Con l'arrivo del nuovo millennio i Kraftwerk decidono di interrompere la loro pausa musicale facendo uscire due nuovi singoli intitolati "Expo 2000" ed "Expo 2000 remix", composti in occasione della fiera tecnologica di Hannover in Germania. Nell 2003 i Kraftwerk lanciano una ristampa del singolo Tour De France, in versione rivista, e con l'aggiunta di una traccia video. Pochi mesi dopo il gruppo pubblica un nuovo lavoro sempre incentrato sul Tour de France che si intitola Tour de France Soundtracks. L'anno successivo il gruppo intraprende il tour mondiale intitolato Minimum-Maximum, che tocca ottanta città, e l'anno seguente viene pubblicato l'album live che prende lo stesso nome del concerto.

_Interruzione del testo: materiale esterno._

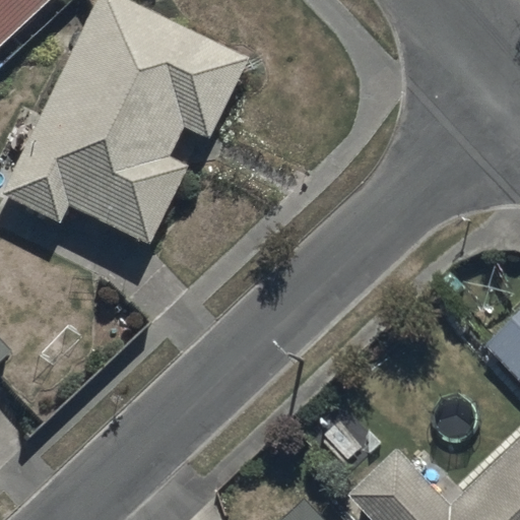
[(0,0),(0,40),(43,0),(0,0)]
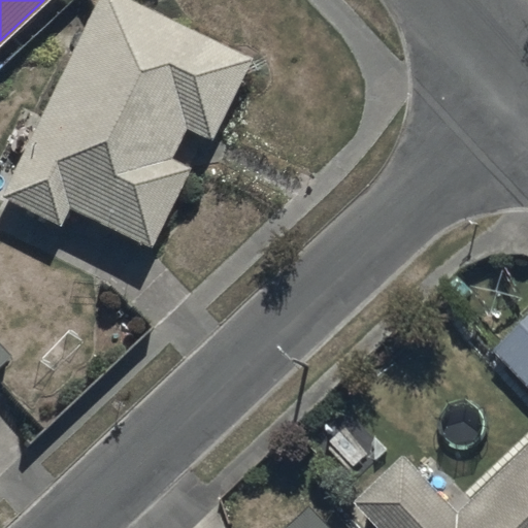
[(139,0),(101,0),(0,188),(0,196),(57,227),(68,206),(146,249),(191,167),(169,156),(185,126),(208,138),(251,60),(139,0)]
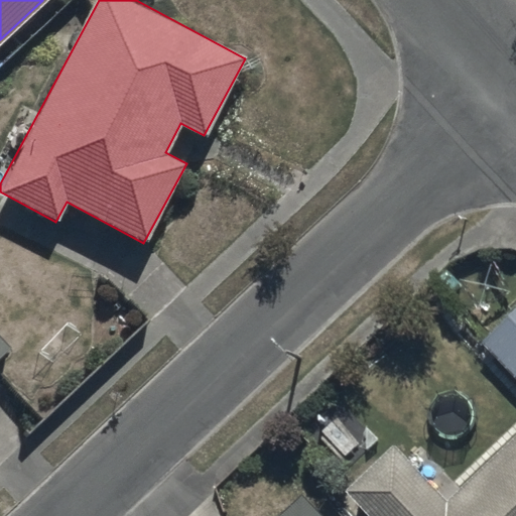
[(515,300),(481,333),(515,371),(515,300)]
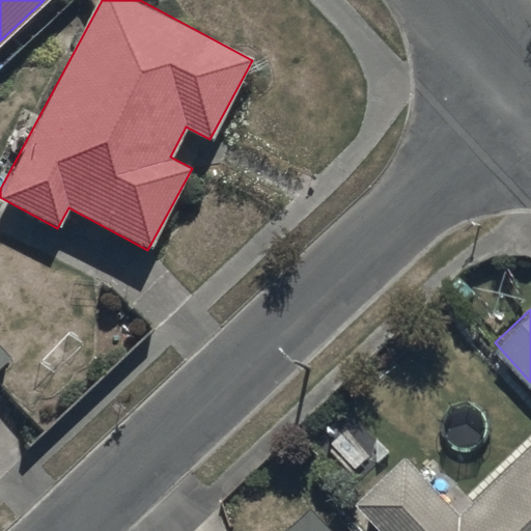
[(530,530),(530,447),(471,509),(409,448),(355,503),(382,530),(530,530)]
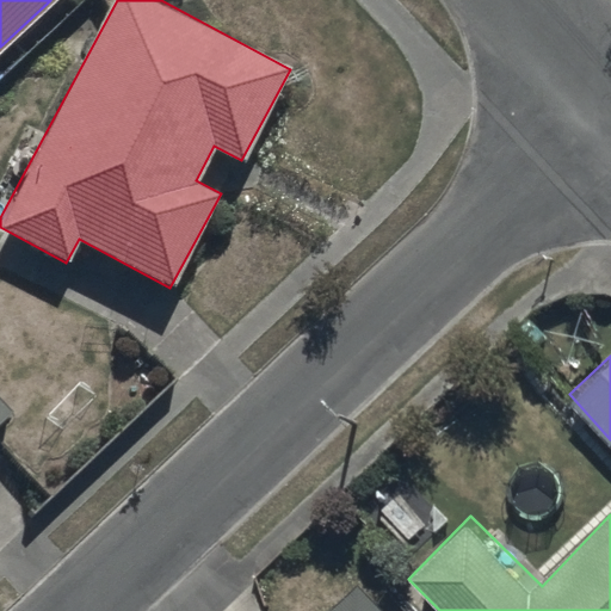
[(386,610),(365,587),(338,610),(386,610)]
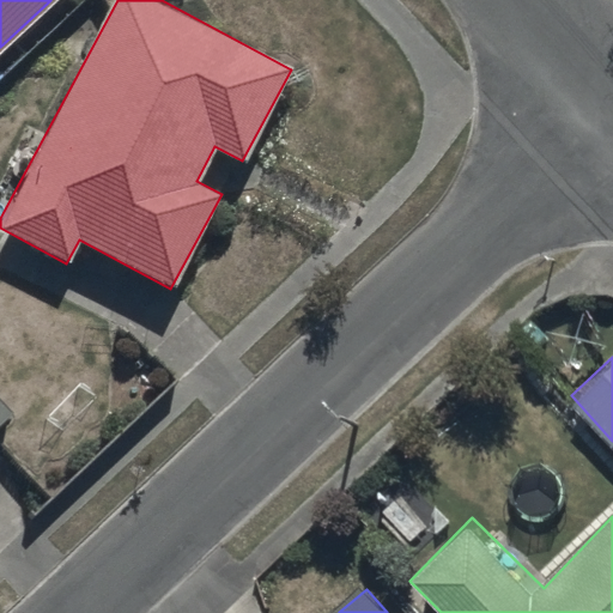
All buildings are outlined.
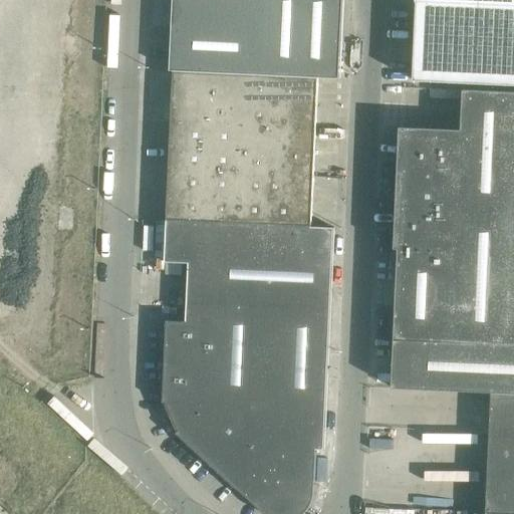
[(172,0),(172,11),(170,65),(170,70),(174,71),(246,74),(318,77),(322,77),(340,78),(342,0),(172,0)]
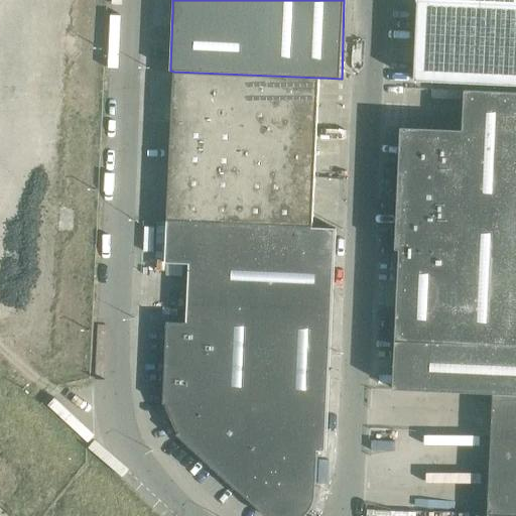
[(515,86),(515,0),(418,0),(415,82),(515,86)]
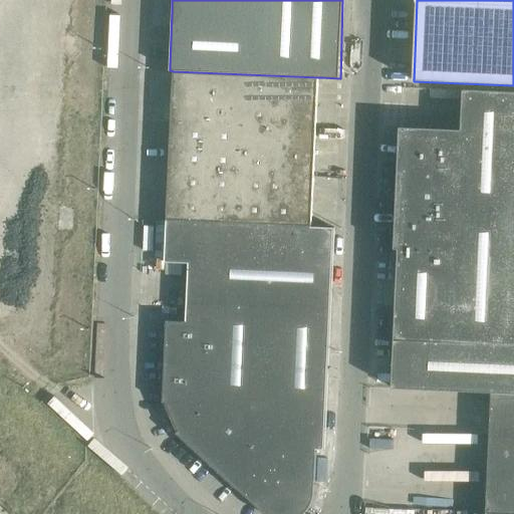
[(174,71),(172,97),(244,100),(246,74),(174,71)]
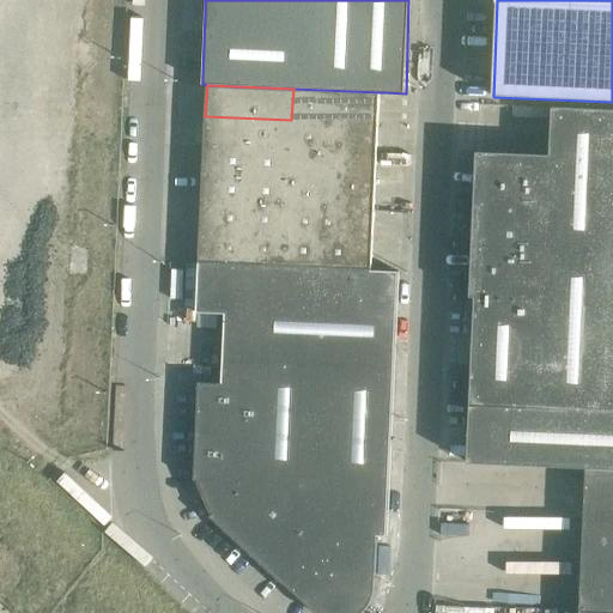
[(293,89),(291,120),(377,125),(380,92),(293,89)]
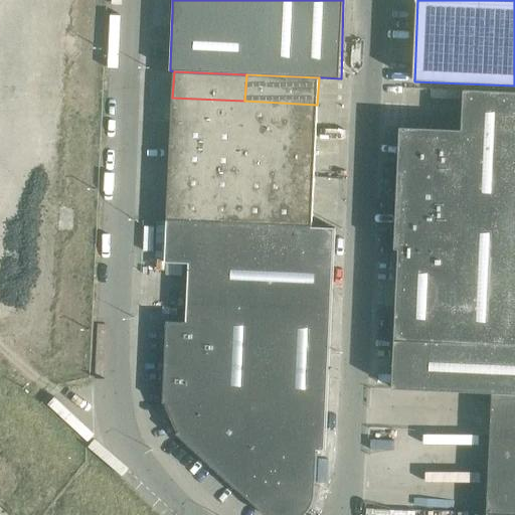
[(514,93),(465,91),(464,131),(401,128),(395,249),(399,249),(395,341),(393,389),(493,393),(514,394),(514,93)]
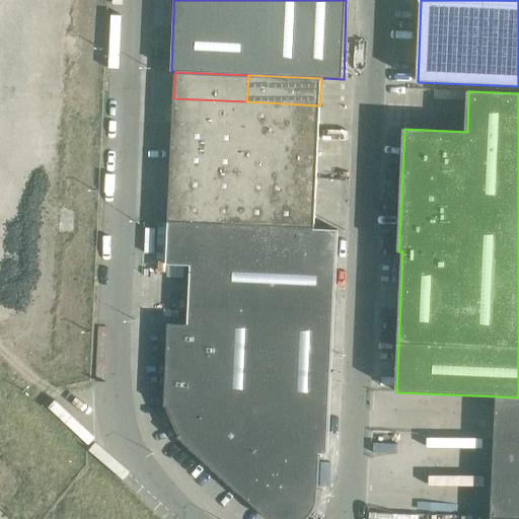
[(172,123),(245,126),(246,101),(173,98),(172,123)]
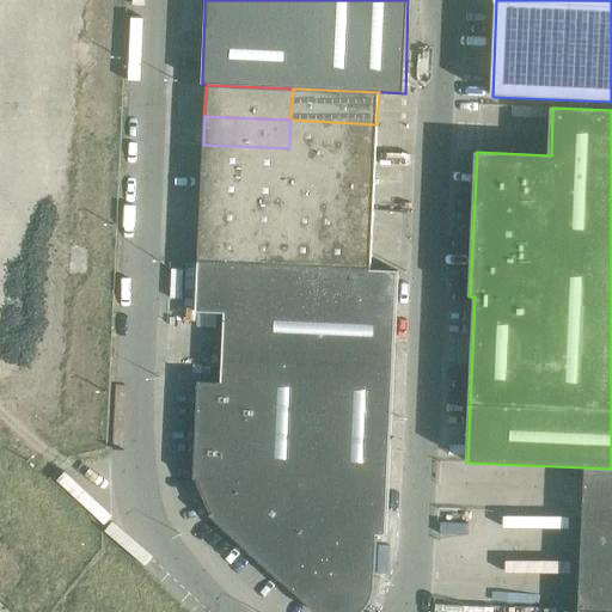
[(375,153),(377,124),(291,120),(289,148),(375,153)]
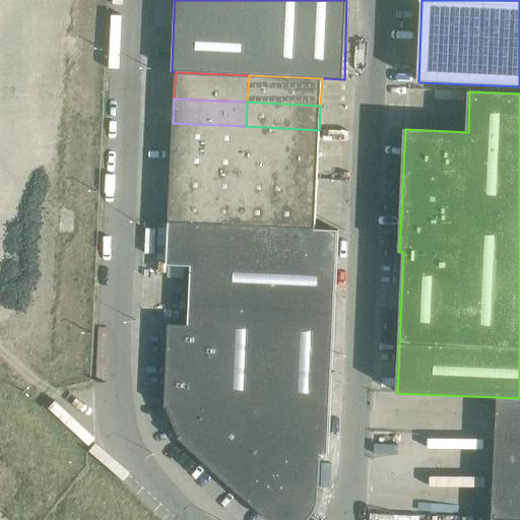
[(173,123),(172,147),(245,151),(246,126),(173,123)]
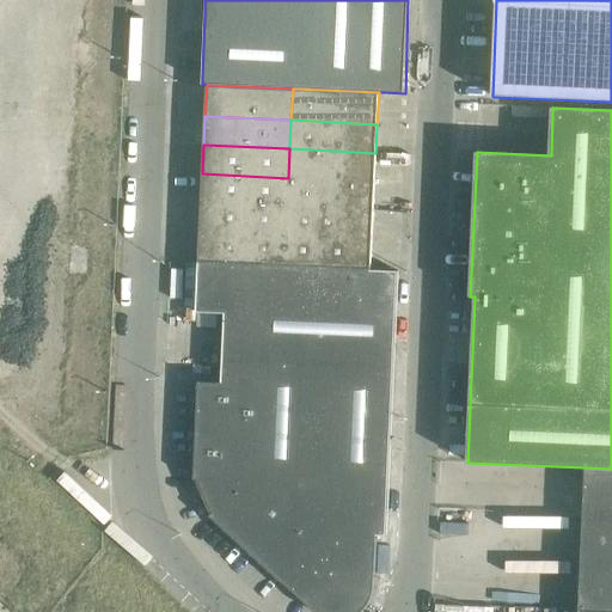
[(289,148),(288,178),(374,182),(375,153),(289,148)]
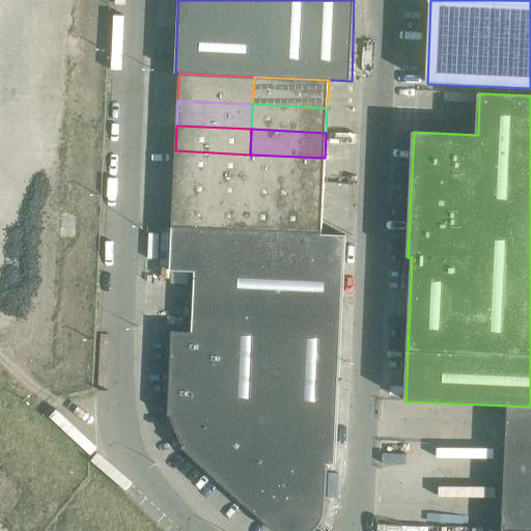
[(174,175),(249,179),(250,155),(175,150),(174,175)]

Nel 2005 i Coldplay pubblicano il singolo Talk, inserito nell'album X&Y il cui iniziale riff di chitarra è ripreso da una canzone degli stessi Kraftwerk, Computer Love. Ricorda Chris Martin, leader della band inglese, che in fase di preparazione del nuovo album, contattò telefonicamente Ralf Hutter per chiedergli il permesso di utilizzare la melodia del brano per una canzone. Hutter accettò.